Kalam insya’i dengan uslub amr (perintah).
● Musnad dan Musnad Ilaih
Kalimat dalam bahasa Arab terbentuk dari jumlah
ismiyyah (terdiri dari mubtada’ dan khabar) dan jumlah fi’liyyah (terdiri
dari fi‘il dan fa‘il). Dalam Ilmu Balagah kedua unsur pembentuk susunan kalimat
tersebut dinamakan Musnad (المسند) dan
Musnad Ilaih (المسند إليه).
Contoh:
مُحَمَّدٌ قَائِمٌ
قَامَ مُحَمَّدٌ
Dalam kedua kalimat di atas, kata (مُحَمَّدٌ) merupakan tempat disandarkannya perbuatan
berdiri atau disebut musnad ilaih. Sedangkan kata (قَائِمٌ) dan (قَامَ) merupakan perbuatan yang disandarkan kepada
Muhammad atau disebut Musnad.
● Ijaz, Musawah dan
Ithnab
Ijaz adalah kalimat yang ringkas. Musawah adalah ungkapan
yang setara. Sedangkan ithnab adalah kalimat yang bertele-tele.
Contoh ijaz:
اَلاَ لَهُ الْخَلْقُ
وَالأَمْرُ (اعراف: 54)
Artinya: “...Ketahuilah milik Allah segala
penciptaan dan urusan....” (QS. Al-A’rāf [7]: 54)
Kata (الخلق) yang artinya penciptaan dan kata (الأمر) yang artinya urusan mengandung makna
semua atau segala hal yang berkaitan dengan penciptaan makhluk dan urusannya
seperti hidup, mati, senang, bahagia dan lain-lain itu sudah terkandung dalam
makna ayat ini.
Contoh musawah:
مَنْ كَفَرَ
فَعَلَيْهِ كُفْرُهُ
Artinya: ”Barang siapa
yang kafir (ingkar) maka dia sendirilah yang menanggung (akibat) kekafirannya
itu.” (QS. Ar-Rūm: 44)
Contoh ithnab:
قَالَ رَبِّ إنِّيْ وَهَنَ
الْعَظْمُ مِنِّيْ وَاشْتَعَلَ الرَّأْسِ شَيْبًا
Artinya: Ia berkata “Ya Tuhanku, sesungguhnya tulangku
telah lemah dan kepalaku telah ditumbuhi uban, (QS. Maryam: 4).
Maksud
ayat diatas adalah: “Saya sudah tua”.
● Qashr
Qashr adalah gaya bahasa pengkhususan.
Contoh qashr:
وَمَا
يَخْدَعُونَ إِلَّا أَنْفُسَهُمْ وَمَا يَشْعُرُونَ
Artinya: “dan tidaklah mereka menipu kecuali kepada dirinya sendiri
sedang mereka tidak sadar.” (QS. Al-Baqarah: 9).
● Fashal dan Washal
Fashal dan washal membahas tentang menyambung atau
memisahkan kalimat dengan kalimat yang lainnya menggunakan huruf athaf ‘wau”.
Contoh fashal:
يُدَبِّرُ الْأَمْرَ
يُفَصِّلُ الْأيتِ
Artinya: “Dia (Allah) yang mengatur urusan dan menjelaskan
tanda-tanda” (Ar- Ra’d: 2)
Contoh washal:
وَاعْبُدُوا اللهَ وَلَا تُشْرِكُوْا بِهِ شَيْئًا
Artinya: “Dan sembahlah Allah serta janganlah kalian
menyekutukan-Nya….” (An-Nisa’: 36).
Simpulan:
> Ilmu ma’ani membahas macam-macam uslub (gaya
bahasa) atas dasar struktur kalimat.
> Tujuan dari mempelajari ilmu ma’ani:
• Agar pembicaraan disesuaikan dengan keadaan
audien sehingga bisa berkomunikasi dengan efektif.
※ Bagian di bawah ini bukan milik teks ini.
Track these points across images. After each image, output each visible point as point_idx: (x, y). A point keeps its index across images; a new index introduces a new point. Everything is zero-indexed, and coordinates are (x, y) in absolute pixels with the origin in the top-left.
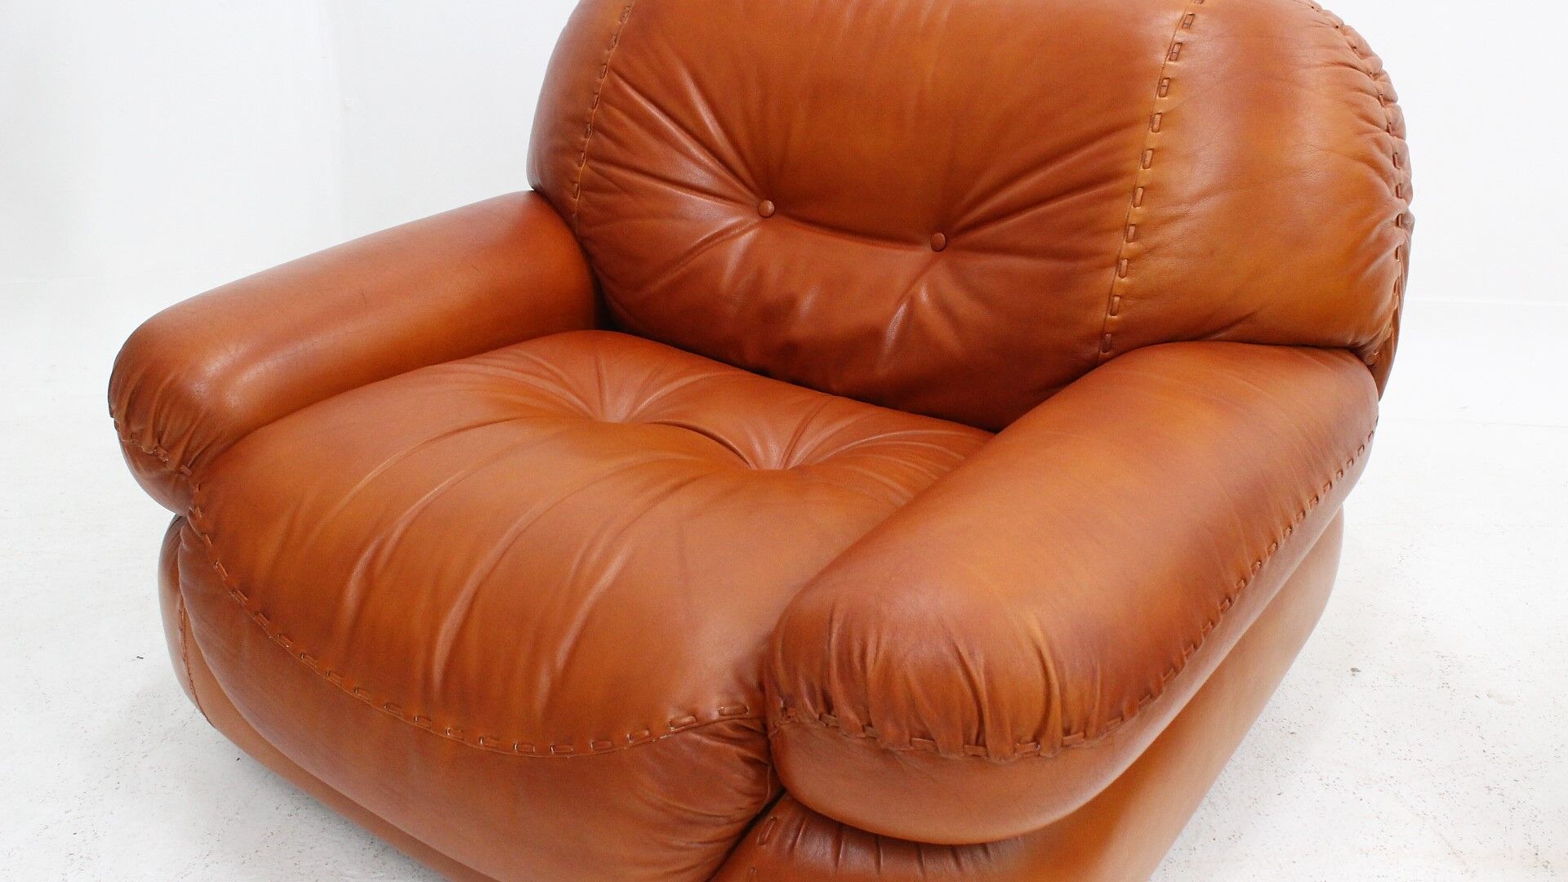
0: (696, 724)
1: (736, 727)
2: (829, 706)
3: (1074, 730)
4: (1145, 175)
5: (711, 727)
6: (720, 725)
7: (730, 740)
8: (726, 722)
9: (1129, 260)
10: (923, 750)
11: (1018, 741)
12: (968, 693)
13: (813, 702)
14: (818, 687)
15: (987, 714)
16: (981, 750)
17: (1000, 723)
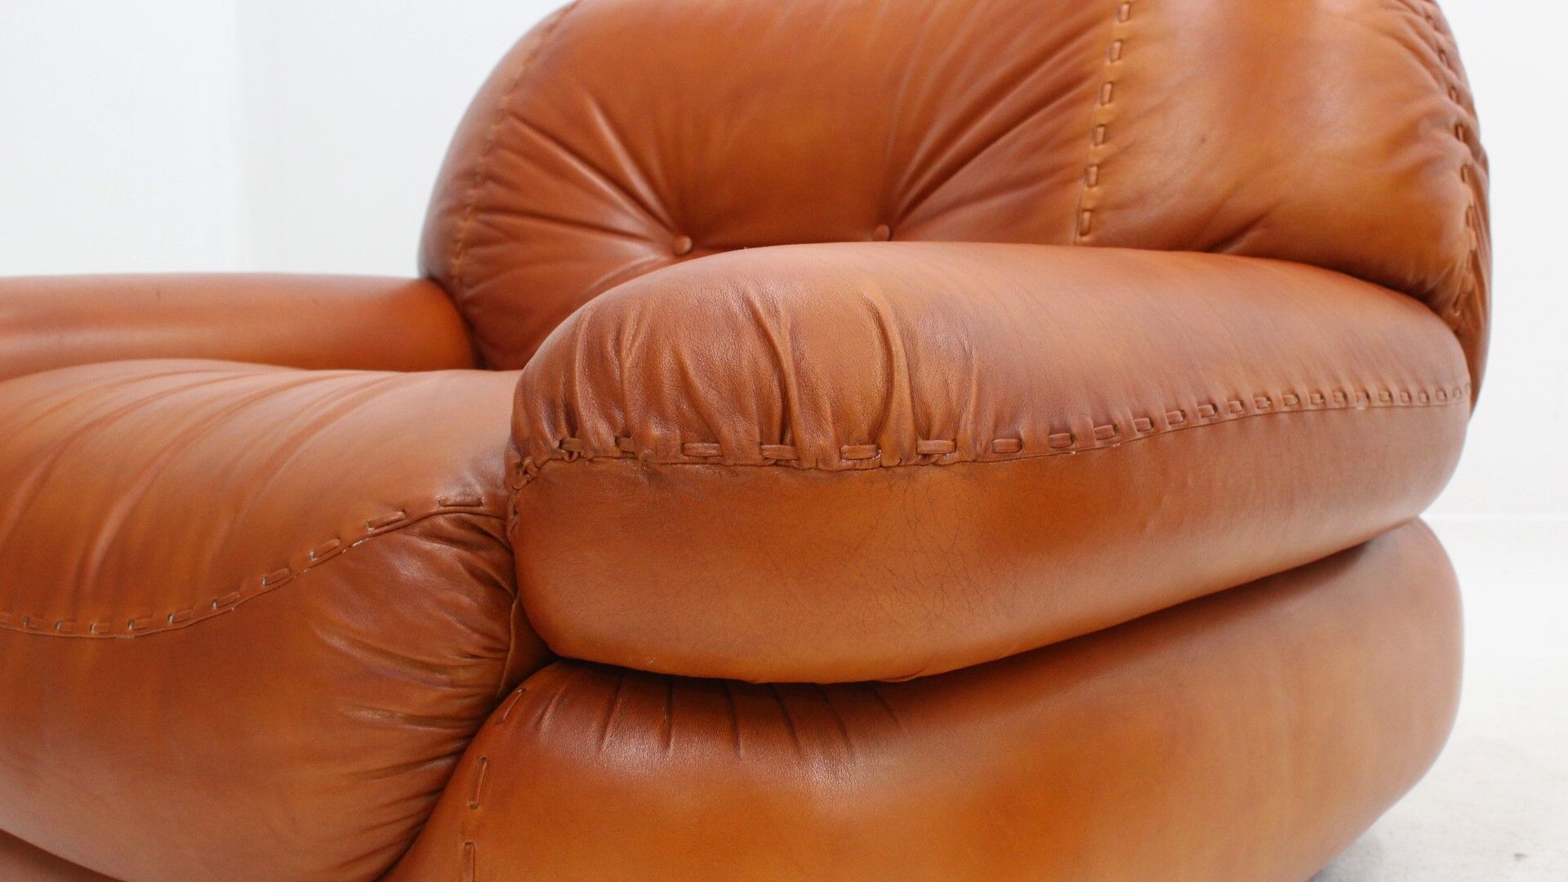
0: (406, 521)
1: (462, 524)
2: (574, 425)
3: (935, 430)
4: (1111, 67)
5: (426, 523)
6: (441, 521)
7: (451, 541)
8: (446, 516)
9: (1099, 166)
10: (705, 459)
11: (844, 436)
12: (764, 363)
13: (555, 428)
14: (560, 402)
15: (794, 392)
16: (787, 451)
17: (816, 409)
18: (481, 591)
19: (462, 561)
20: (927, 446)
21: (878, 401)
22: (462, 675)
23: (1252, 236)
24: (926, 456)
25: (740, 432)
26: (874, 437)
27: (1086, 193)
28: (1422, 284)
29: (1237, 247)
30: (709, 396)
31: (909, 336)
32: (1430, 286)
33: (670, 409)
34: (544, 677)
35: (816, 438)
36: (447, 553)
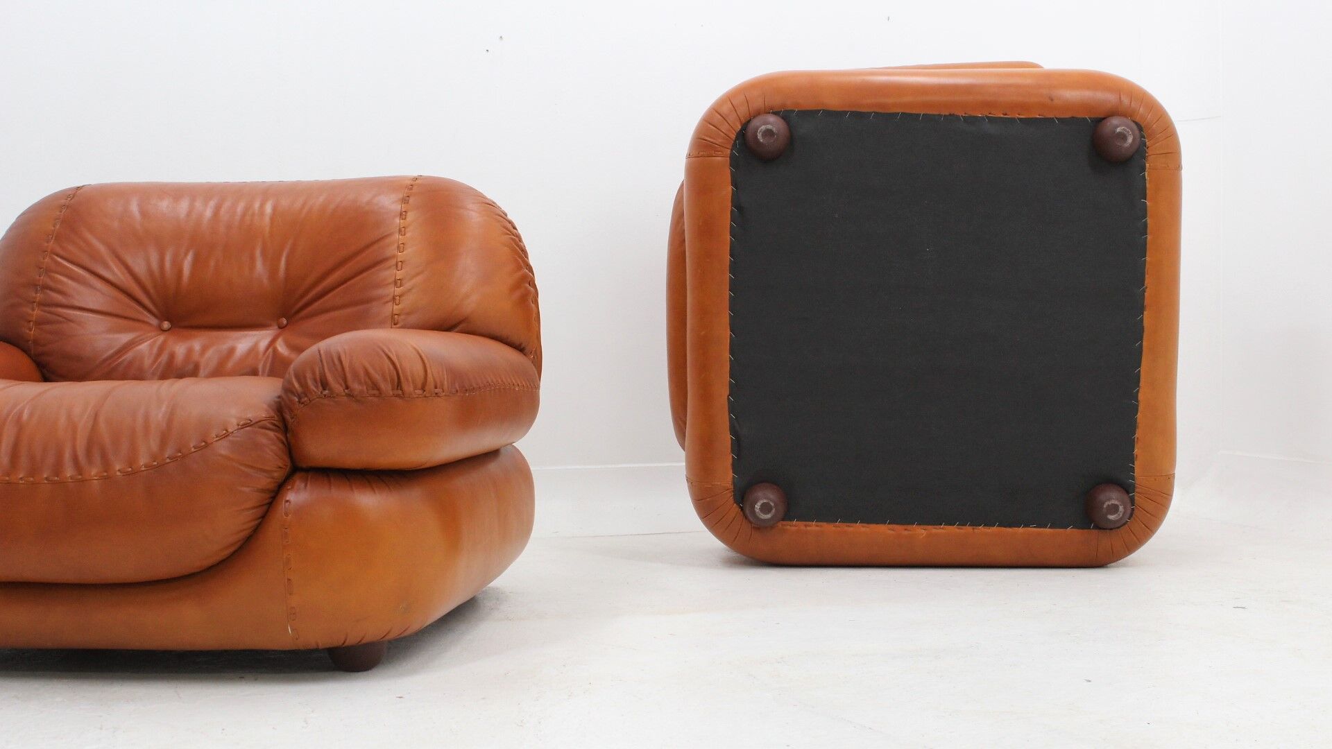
1: (272, 423)
2: (325, 387)
7: (269, 429)
8: (266, 421)
10: (374, 395)
11: (415, 388)
12: (391, 367)
13: (317, 387)
14: (318, 380)
15: (401, 375)
16: (400, 392)
17: (407, 380)
18: (281, 445)
19: (276, 436)
20: (436, 391)
21: (423, 377)
22: (276, 474)
23: (461, 327)
24: (436, 394)
25: (386, 387)
26: (423, 389)
27: (389, 309)
28: (520, 345)
29: (456, 330)
30: (377, 377)
31: (398, 356)
32: (523, 346)
33: (363, 380)
34: (297, 476)
35: (408, 388)
36: (271, 434)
• Menjaga lisan dari kesalahan berbicara.
• Mengetahui kemukjizatan al-Qur'an melalui aspek kebagusan
susunan dan sifatnya, keindahan kalimat, kehalusan bentuk ijaz yang telah
diistemawakan oleh Allah dan segala hal yang telah dikandung oleh al-Qur'an itu
sendiri.
• Mengetahui rahasia
balaghah dan fashahah dalam bahasa Arab yang berupa prosa dan puisi agar dapat
mengikutinya dan menyusun sesuai dengan aturannya serta membedakan antara
kalimat yang bagus dengan yang bernilai rendah.
• Apabila berposisi sebagai audiens, kita bisa
lebih memahami maksud pembicara lebih dalam.